WHAT TO DO
Which lines in the listing below contain the word "Narrative"? Report each of them in full.

INPUT
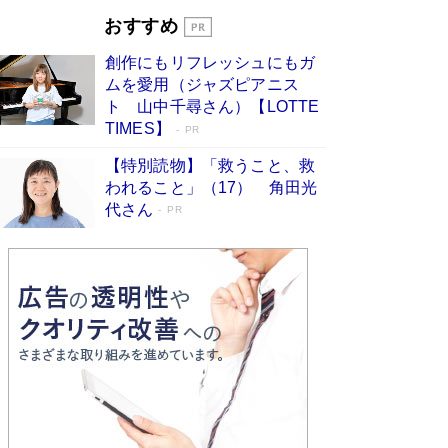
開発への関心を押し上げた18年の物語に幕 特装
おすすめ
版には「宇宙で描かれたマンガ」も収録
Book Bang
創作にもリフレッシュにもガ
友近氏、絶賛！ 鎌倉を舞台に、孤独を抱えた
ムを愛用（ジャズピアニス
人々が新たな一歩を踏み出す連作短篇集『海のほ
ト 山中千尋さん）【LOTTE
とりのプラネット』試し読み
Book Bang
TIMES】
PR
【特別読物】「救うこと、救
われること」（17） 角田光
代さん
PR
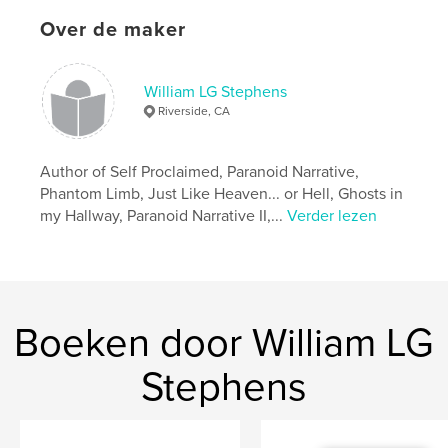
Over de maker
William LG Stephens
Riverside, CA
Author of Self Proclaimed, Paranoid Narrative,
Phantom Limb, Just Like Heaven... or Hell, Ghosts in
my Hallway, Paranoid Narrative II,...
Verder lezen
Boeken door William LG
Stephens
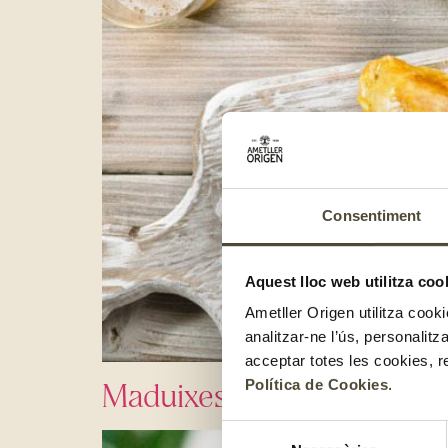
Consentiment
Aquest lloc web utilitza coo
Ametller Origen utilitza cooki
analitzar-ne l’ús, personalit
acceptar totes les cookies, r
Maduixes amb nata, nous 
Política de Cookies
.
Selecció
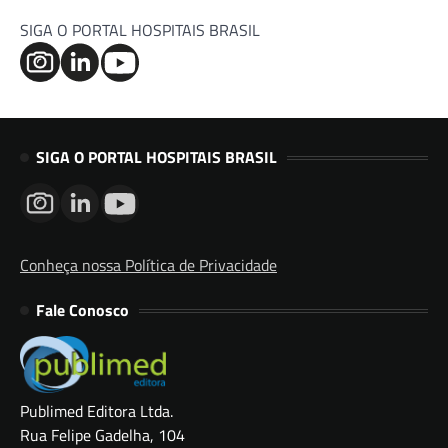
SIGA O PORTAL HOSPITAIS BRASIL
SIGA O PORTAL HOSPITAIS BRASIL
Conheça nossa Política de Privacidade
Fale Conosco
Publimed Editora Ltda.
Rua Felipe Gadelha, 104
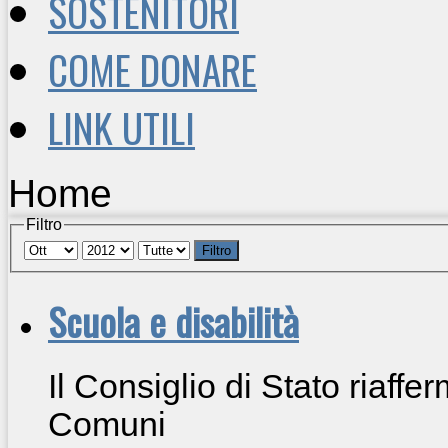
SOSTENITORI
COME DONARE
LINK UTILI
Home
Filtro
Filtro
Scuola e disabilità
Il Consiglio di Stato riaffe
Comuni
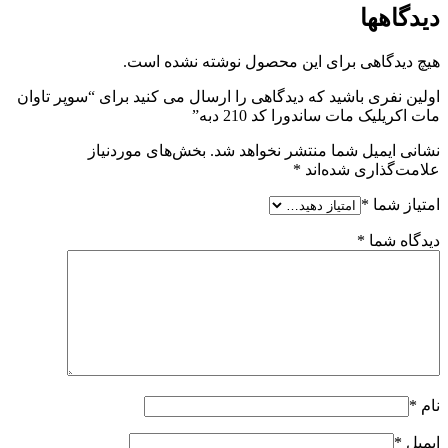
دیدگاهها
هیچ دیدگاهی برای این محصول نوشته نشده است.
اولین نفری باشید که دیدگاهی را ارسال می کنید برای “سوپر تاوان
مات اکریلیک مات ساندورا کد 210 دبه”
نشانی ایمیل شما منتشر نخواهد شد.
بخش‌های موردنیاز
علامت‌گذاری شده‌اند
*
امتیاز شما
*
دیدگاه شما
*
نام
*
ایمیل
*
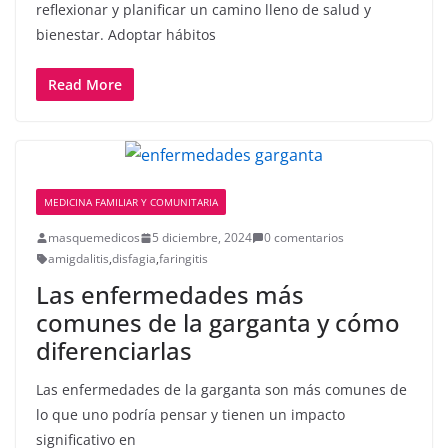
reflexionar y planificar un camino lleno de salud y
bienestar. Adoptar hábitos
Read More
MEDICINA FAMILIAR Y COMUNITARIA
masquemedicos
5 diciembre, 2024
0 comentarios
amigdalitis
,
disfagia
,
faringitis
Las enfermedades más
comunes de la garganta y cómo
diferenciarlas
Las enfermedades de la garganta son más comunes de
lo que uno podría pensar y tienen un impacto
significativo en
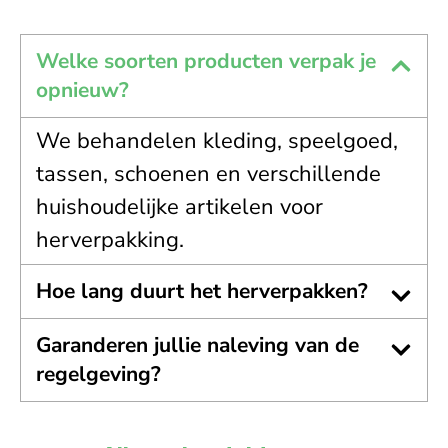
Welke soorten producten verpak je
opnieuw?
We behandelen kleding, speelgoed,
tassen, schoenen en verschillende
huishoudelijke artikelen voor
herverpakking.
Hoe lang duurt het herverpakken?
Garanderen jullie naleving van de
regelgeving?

==

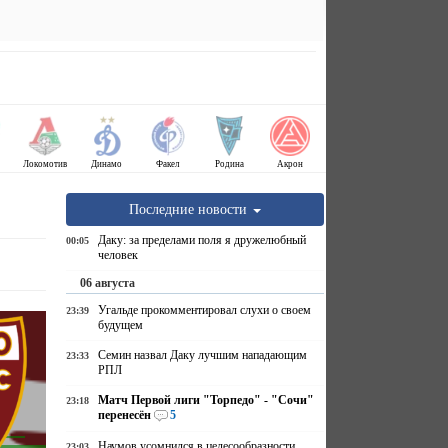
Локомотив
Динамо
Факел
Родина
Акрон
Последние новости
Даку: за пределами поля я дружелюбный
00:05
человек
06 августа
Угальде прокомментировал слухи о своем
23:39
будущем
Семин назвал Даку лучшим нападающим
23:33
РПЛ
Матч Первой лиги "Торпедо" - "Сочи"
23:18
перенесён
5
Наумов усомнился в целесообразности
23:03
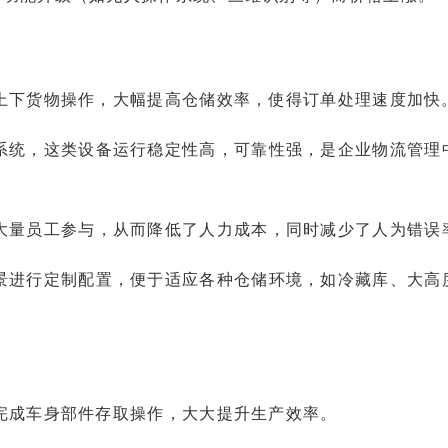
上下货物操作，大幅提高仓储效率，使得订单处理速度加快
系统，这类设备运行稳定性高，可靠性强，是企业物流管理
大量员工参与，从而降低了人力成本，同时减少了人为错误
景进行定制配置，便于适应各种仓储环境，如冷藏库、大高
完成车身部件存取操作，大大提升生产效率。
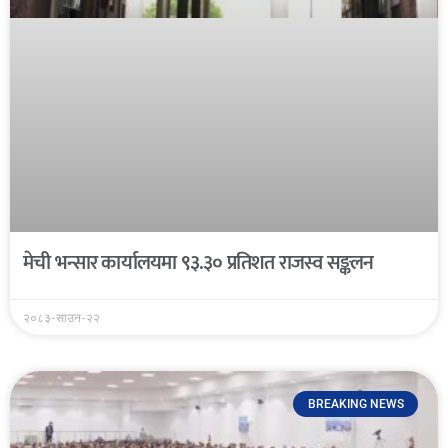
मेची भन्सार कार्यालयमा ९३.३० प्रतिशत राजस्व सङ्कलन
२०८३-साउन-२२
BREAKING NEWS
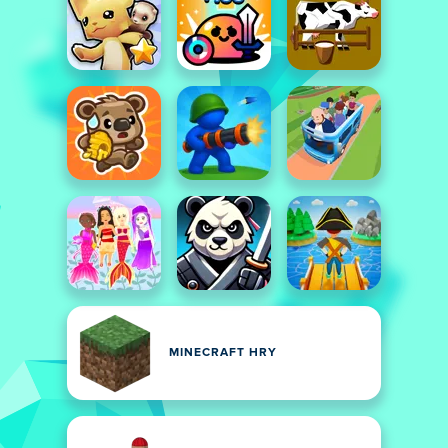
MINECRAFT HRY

---

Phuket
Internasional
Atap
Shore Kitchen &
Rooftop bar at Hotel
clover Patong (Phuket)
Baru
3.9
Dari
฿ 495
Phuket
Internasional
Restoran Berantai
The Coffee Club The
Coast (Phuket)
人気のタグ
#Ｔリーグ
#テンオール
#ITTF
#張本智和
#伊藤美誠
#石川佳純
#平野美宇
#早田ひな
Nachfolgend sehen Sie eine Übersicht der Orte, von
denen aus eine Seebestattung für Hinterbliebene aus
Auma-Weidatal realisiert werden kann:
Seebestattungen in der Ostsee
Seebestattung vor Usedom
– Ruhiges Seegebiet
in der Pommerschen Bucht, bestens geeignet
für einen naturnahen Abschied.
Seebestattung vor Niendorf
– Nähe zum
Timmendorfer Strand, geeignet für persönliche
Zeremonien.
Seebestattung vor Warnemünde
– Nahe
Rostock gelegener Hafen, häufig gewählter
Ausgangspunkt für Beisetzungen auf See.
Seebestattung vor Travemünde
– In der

YOUR SOLUTION
Author of Self Proclaimed, Paranoid Narrative,
my Hallway, Paranoid Narrative II,...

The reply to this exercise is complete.